Have I made any mistakes?
Best Answer
Hint for question 5.
For a cycle $(a_1 \ a_2 \dots a_m) \in \mathcal S_n$ and $\alpha \in \mathcal S_n$ you have
$$\alpha (a_1 \ a_2 \dots a_m) \alpha^{-1} = (\alpha(a_1) \ \alpha(a_2) \dots \alpha(a_m))$$
Also notice that $\sigma \mapsto \alpha \sigma \alpha^{-1}$ is an (inner) automorphism.
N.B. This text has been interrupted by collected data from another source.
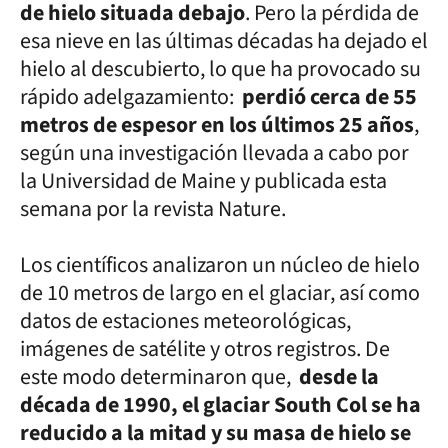
de hielo situada debajo
. Pero la pérdida de
esa nieve en las últimas décadas ha dejado el
hielo al descubierto, lo que ha provocado su
rápido adelgazamiento:
perdió cerca de 55
metros de espesor en los últimos 25 años
,
según una investigación llevada a cabo por
la Universidad de Maine y publicada esta
semana por la revista Nature.
Los científicos analizaron un núcleo de hielo
de 10 metros de largo en el glaciar, así como
datos de estaciones meteorológicas,
imágenes de satélite y otros registros. De
este modo determinaron que,
desde la
década de 1990, el glaciar South Col se ha
reducido a la mitad y su masa de hielo se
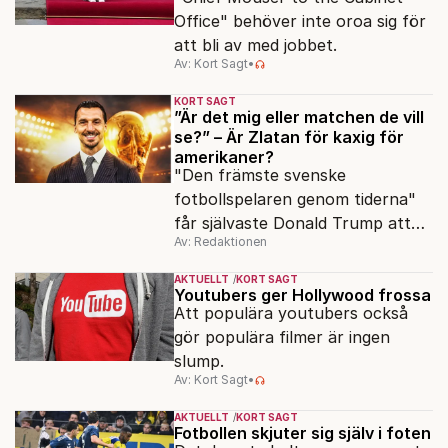
Office" behöver inte oroa sig för
att bli av med jobbet.
Av: Kort Sagt
•
KORT SAGT
”Är det mig eller matchen de vill
se?” – Är Zlatan för kaxig för
amerikaner?
"Den främste svenske
fotbollspelaren genom tiderna"
får självaste Donald Trump att
Av: Redaktionen
rodna.
AKTUELLT
KORT SAGT
Youtubers ger Hollywood frossa
Att populära youtubers också
gör populära filmer är ingen
slump.
Av: Kort Sagt
•
AKTUELLT
KORT SAGT
Fotbollen skjuter sig själv i foten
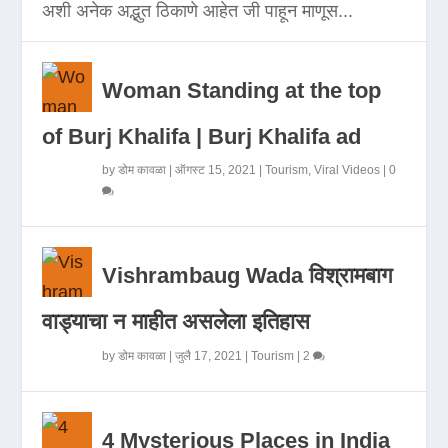
अशी अनेक अद्भुत ठिकाणे आहेत जी पाहून माणूस...
Woman Standing at the top
of Burj Khalifa | Burj Khalifa ad
by
डोम कावळा
|
ऑगस्ट 15, 2021
|
Tourism
,
Viral Videos
|
0
Vishrambaug Wada विश्रामबाग
वाड्याचा न माहीत असलेला इतिहास
by
डोम कावळा
|
जुलै 17, 2021
|
Tourism
|
2
4 Mysterious Places in India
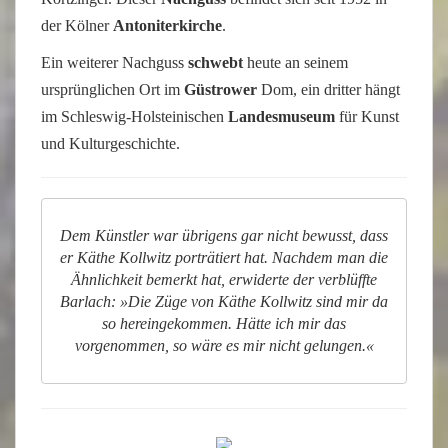
der Kölner
Antoniterkirche
.
Ein weiterer Nachguss
schwebt
heute an seinem
ursprünglichen Ort im
Güstrower
Dom, ein dritter hängt
im Schleswig-Holsteinischen
Landesmuseum
für Kunst
und Kulturgeschichte.
Dem Künstler war übrigens gar nicht bewusst, dass
er Käthe Kollwitz porträtiert hat. Nachdem man die
Ähnlichkeit bemerkt hat, erwiderte der verblüffte
Barlach: »Die Züge von Käthe Kollwitz sind mir da
so hereingekommen. Hätte ich mir das
vorgenommen, so wäre es mir nicht gelungen.«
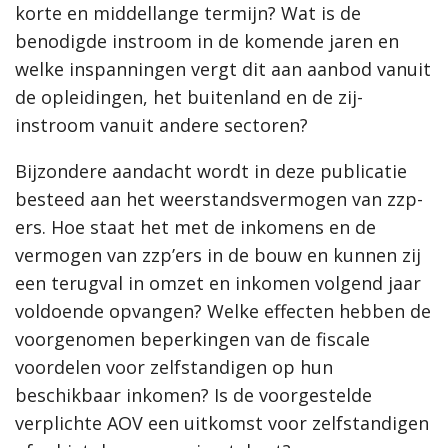
korte en middellange termijn? Wat is de
benodigde instroom in de komende jaren en
welke inspanningen vergt dit aan aanbod vanuit
de opleidingen, het buitenland en de zij-
instroom vanuit andere sectoren?
Bijzondere aandacht wordt in deze publicatie
besteed aan het weerstandsvermogen van zzp-
ers. Hoe staat het met de inkomens en de
vermogen van zzp’ers in de bouw en kunnen zij
een terugval in omzet en inkomen volgend jaar
voldoende opvangen? Welke effecten hebben de
voorgenomen beperkingen van de fiscale
voordelen voor zelfstandigen op hun
beschikbaar inkomen? Is de voorgestelde
verplichte AOV een uitkomst voor zelfstandigen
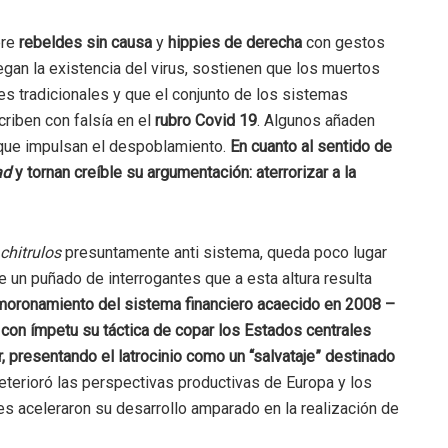
bre
rebeldes sin causa
y
hippies de derecha
con gestos
egan la existencia del virus, sostienen que los muertos
 tradicionales y que el conjunto de los sistemas
scriben con falsía en el
rubro Covid 19
. Algunos añaden
 que impulsan el despoblamiento.
En cuanto al sentido de
ad
y tornan creíble su argumentación: aterrorizar a la
chitrulos
presuntamente anti sistema, queda poco lugar
de un puñado de interrogantes que a esta altura resulta
oronamiento del sistema financiero acaecido en 2008 –
con ímpetu su táctica de copar los Estados centrales
r, presentando el latrocinio como un “salvataje” destinado
eterioró las perspectivas productivas de Europa y los
s aceleraron su desarrollo amparado en la realización de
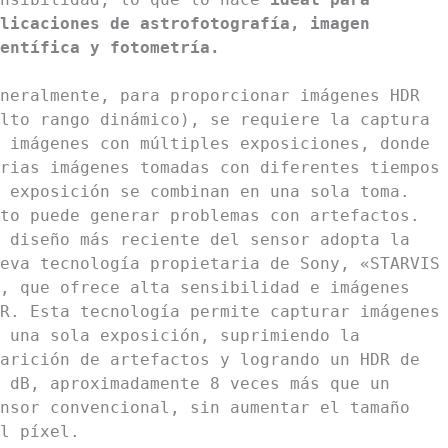
licaciones de astrofotografía, imagen
entífica y fotometría.
neralmente, para proporcionar imágenes HDR
lto rango dinámico), se requiere la captura
 imágenes con múltiples exposiciones, donde
rias imágenes tomadas con diferentes tiempos
 exposición se combinan en una sola toma.
to puede generar problemas con artefactos.
 diseño más reciente del sensor adopta la
eva tecnología propietaria de Sony, «STARVIS
, que ofrece alta sensibilidad e imágenes
R. Esta tecnología permite capturar imágenes
 una sola exposición, suprimiendo la
arición de artefactos y logrando un HDR de
 dB, aproximadamente 8 veces más que un
nsor convencional, sin aumentar el tamaño
l píxel.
Therefore for $\sigma_1, \dots \sigma_p \in \mathcal S_n$ you have
$$\alpha \sigma_1\sigma_2 \dots \sigma_m \alpha^{-1} = \left(\alpha \sigma_1 \alpha^{-1}\right)\left(\alpha \sigma_2 \alpha^{-1}\right) \dots \left(\alpha \sigma_m \alpha^{-1}\right)$$
Now the good thing (!!) is that both the given $\sigma$ and $\rho$ are composed of two $3$-cycles and one $2$-cycle.
With all those ingredients, you should be able to cook the solution!
Note: this is a general result. Two permutations decomposed with the same types of cycles (number of cycles with associated orders) are conjugated.